**Assignment:**
Copy the listing that follows exactly. Its pictures do not belong in the copy.

**Dataset section:**

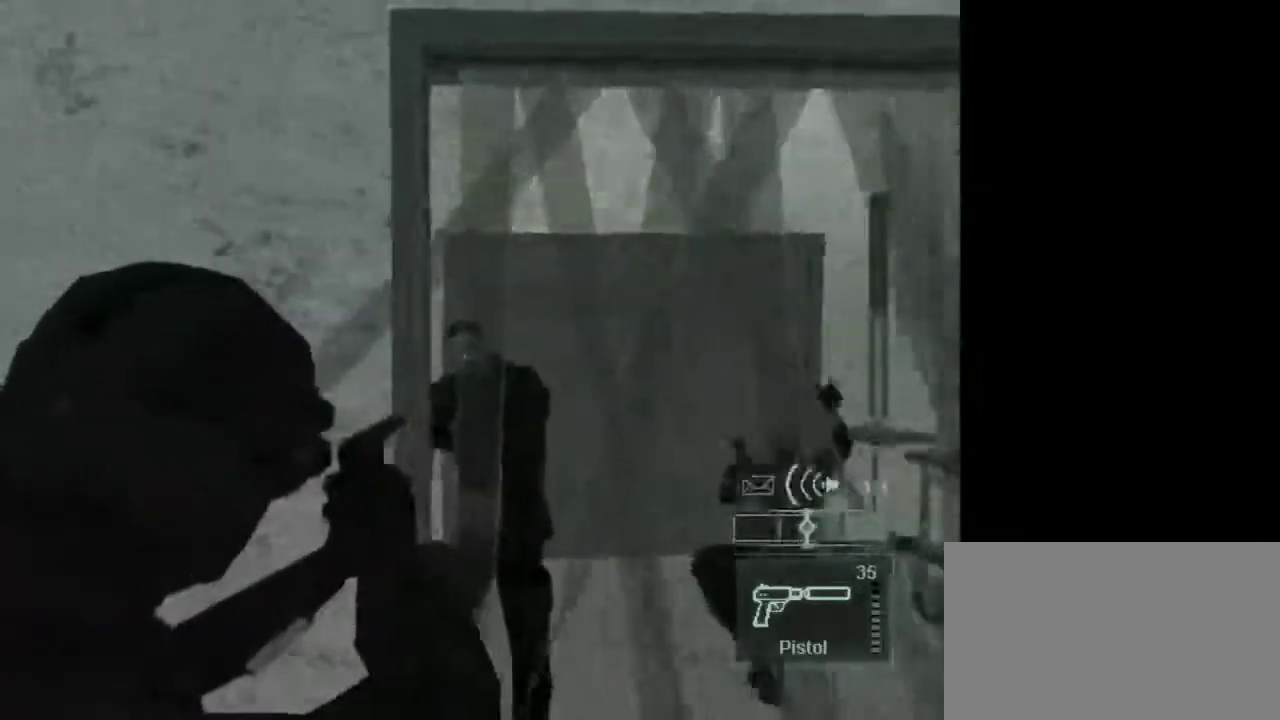
{"keys": ["w"], "mouse": [], "events": [[150, "mouse_left", "down"], [250, "mouse_left", "up"], [383, "e", "down"], [483, "e", "up"], [483, "w", "down"]]}
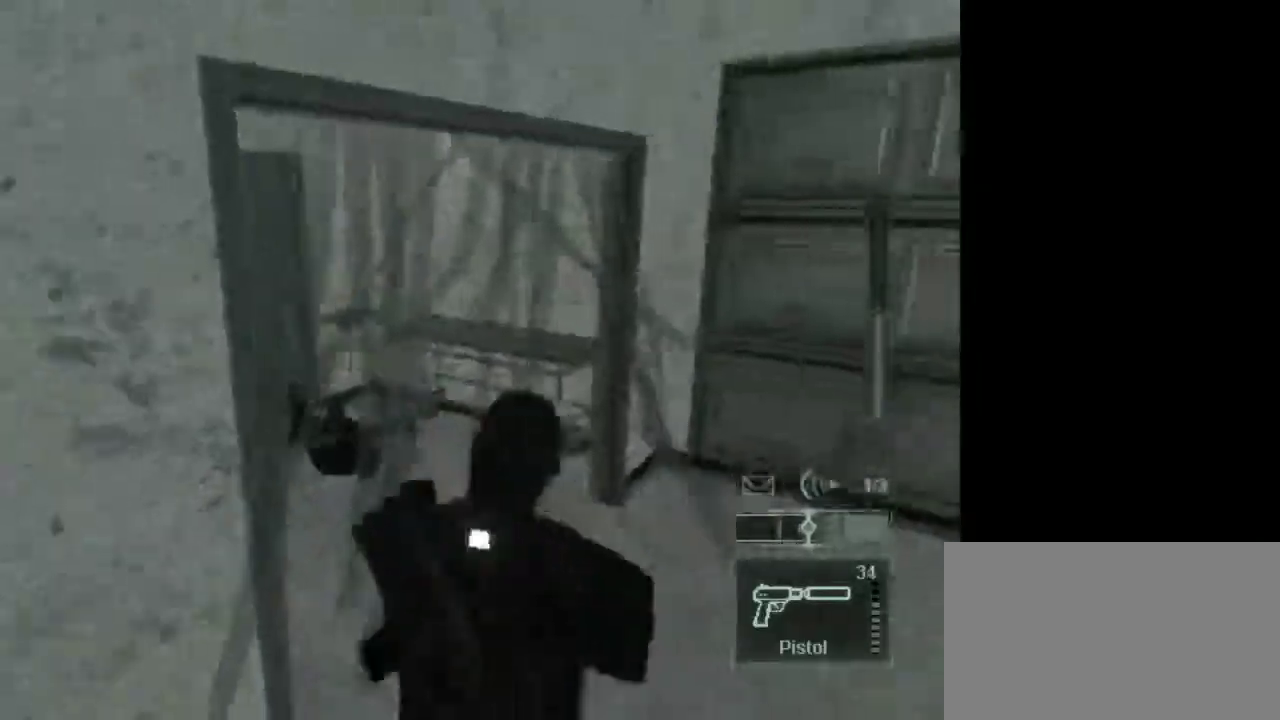
{"keys": ["w"], "mouse": [], "events": [[117, "mouse_wheel", "down"], [217, "mouse_wheel", "up"]]}
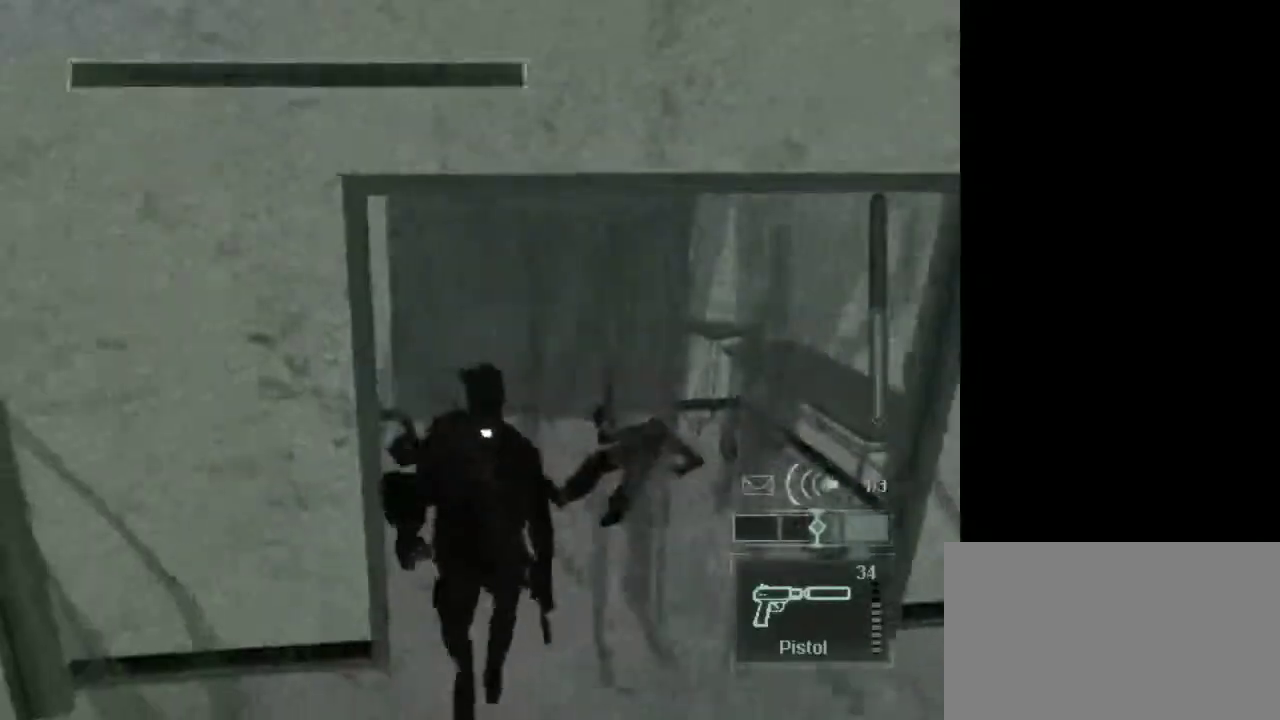
{"keys": [], "mouse": [], "events": [[283, "w", "up"], [333, "tab", "down"], [417, "tab", "up"]]}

**Task response:**
{"keys": ["w"], "mouse": [], "events": [[150, "mouse_left", "down"], [250, "mouse_left", "up"], [383, "e", "down"], [483, "e", "up"], [483, "w", "down"]]}
{"keys": ["w"], "mouse": [], "events": [[117, "mouse_wheel", "down"], [217, "mouse_wheel", "up"]]}
{"keys": [], "mouse": [], "events": [[283, "w", "up"], [333, "tab", "down"], [417, "tab", "up"]]}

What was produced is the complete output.